:: Text zur Durchsicht ::
********************
Die Arya und der Nibelungenfluch

Hitler und der Arierwahn – was wirklich hinter den Arya steckt und wie es zum Phänomen Hitler – der „Inkarnation des Nibelungenfluches“ – kommen konnte, das möchte ich mit diesem Aufsatz aufzeigen, der im Gegensatz zu allen übrigen auf dieser Webseite den Bogen bis in die Gegenwart und darüber hinaus spannt. Naturgemäß spielt neben etlichen anderen die Individualität des kainitischen Mondenlehrers Siegfried dabei eine zentrale Rolle; wir werden hier etlichen Inkarnationen von ihm begegnen – bis in J.R.R. Tolkiens „Herrn der Ringe“ hinein; die Kongruenz des „Ringes der Macht“ mit Richard Wagners „Nibelungenring“ ist schon Vielen aufgefallen.
 Es ist ein Aufsatz für „Fortgeschrittene“. Neben „Wissenschaftliches Arbeiten und Hellsichtigkeit“ sollte man sich in meine „hellsichtig-wissenschaftliche“ Arbeitsweise bereits ein wenig eingelesen haben (Empfehlung: „Mein Weg zu Platons Atlantis“, aber auch andere), sonst ist er unverdaulich. Um den Weg der Arya äußerlich-wissenschaftlich verfolgen zu können, ist die Fundlage viel zu dünn; ich muss mich dabei sehr stark auf die Aussagen der hellsichtigen Hilo de Plata, Verena Staël v. Holstein, Jose Martinez, Judith von Halle, Pascale Aeby, Dirk Kruse und Ekkehard Wroblowski – und außerdem auf Rudolf Steiner – stützen, wobei diese Aussagen, wie man sehen wird, sich gegenseitig korrigieren, wodurch derjenige, der mit solchen Aussagen umzugehen gelernt hat (deshalb: „für Fortgeschrittene“) die Wahrscheinlichkeiten besser abschätzen kann. Allerdings habe ich die äußerlich-wissenschaftlichen Auseinandersetzungen durchaus eingeflochten, wo es nur irgend möglich war.
********************
[Schlüsselpunktdaten menschlicher Körperhaltungen]
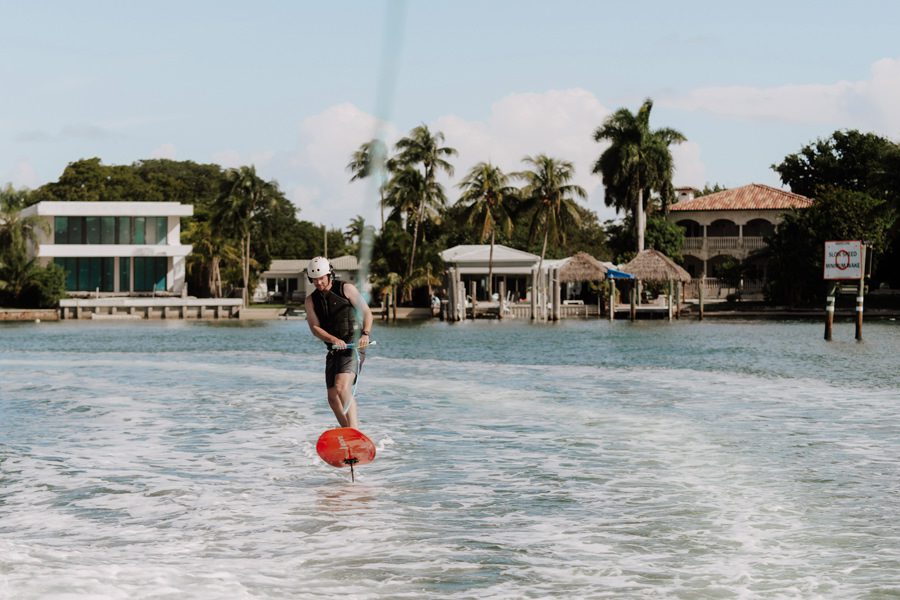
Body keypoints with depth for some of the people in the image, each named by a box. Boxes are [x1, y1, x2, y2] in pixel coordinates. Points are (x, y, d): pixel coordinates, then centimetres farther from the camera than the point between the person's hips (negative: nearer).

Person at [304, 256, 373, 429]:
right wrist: (334, 339, -20)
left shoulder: (347, 289, -1)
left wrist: (365, 334, -19)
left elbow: (367, 312, 0)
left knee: (342, 387, -26)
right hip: (333, 350, 6)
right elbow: (315, 327, -1)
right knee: (333, 398, 5)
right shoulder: (311, 300, 9)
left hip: (353, 347, -6)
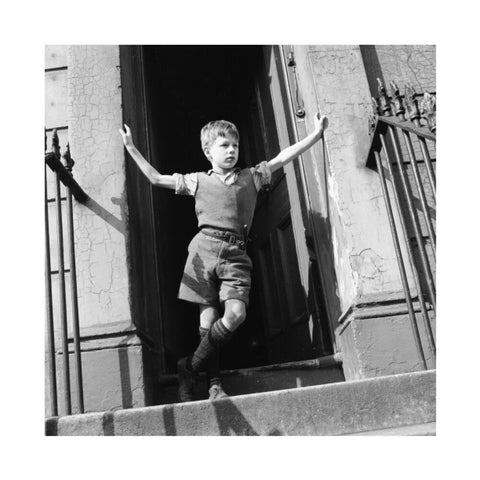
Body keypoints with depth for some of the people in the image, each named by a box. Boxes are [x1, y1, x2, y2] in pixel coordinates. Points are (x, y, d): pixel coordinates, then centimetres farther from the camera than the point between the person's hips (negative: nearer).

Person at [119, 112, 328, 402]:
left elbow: (283, 158, 16)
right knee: (209, 316, -6)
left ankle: (190, 367, -1)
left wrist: (316, 135, 11)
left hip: (235, 253, 1)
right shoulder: (198, 181, 17)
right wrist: (132, 149, 18)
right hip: (205, 248, -1)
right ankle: (214, 384, 5)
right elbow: (156, 178, 19)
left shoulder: (252, 177, 20)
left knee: (236, 313, -17)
********************
:: Aufgabenstellung ::
Schreiben Sie aus dem Text über die Arya und den Nibelungenfluch die Stelle von „Hitler und der“ bis „schon Vielen aufgefallen.“ wortgetreu ab. Die Einträge stammen aus einer anderen Quelle als der Text.

:: Antwortfeld ::
Hitler und der Arierwahn – was wirklich hinter den Arya steckt und wie es zum Phänomen Hitler – der „Inkarnation des Nibelungenfluches“ – kommen konnte, das möchte ich mit diesem Aufsatz aufzeigen, der im Gegensatz zu allen übrigen auf dieser Webseite den Bogen bis in die Gegenwart und darüber hinaus spannt. Naturgemäß spielt neben etlichen anderen die Individualität des kainitischen Mondenlehrers Siegfried dabei eine zentrale Rolle; wir werden hier etlichen Inkarnationen von ihm begegnen – bis in J.R.R. Tolkiens „Herrn der Ringe“ hinein; die Kongruenz des „Ringes der Macht“ mit Richard Wagners „Nibelungenring“ ist schon Vielen aufgefallen.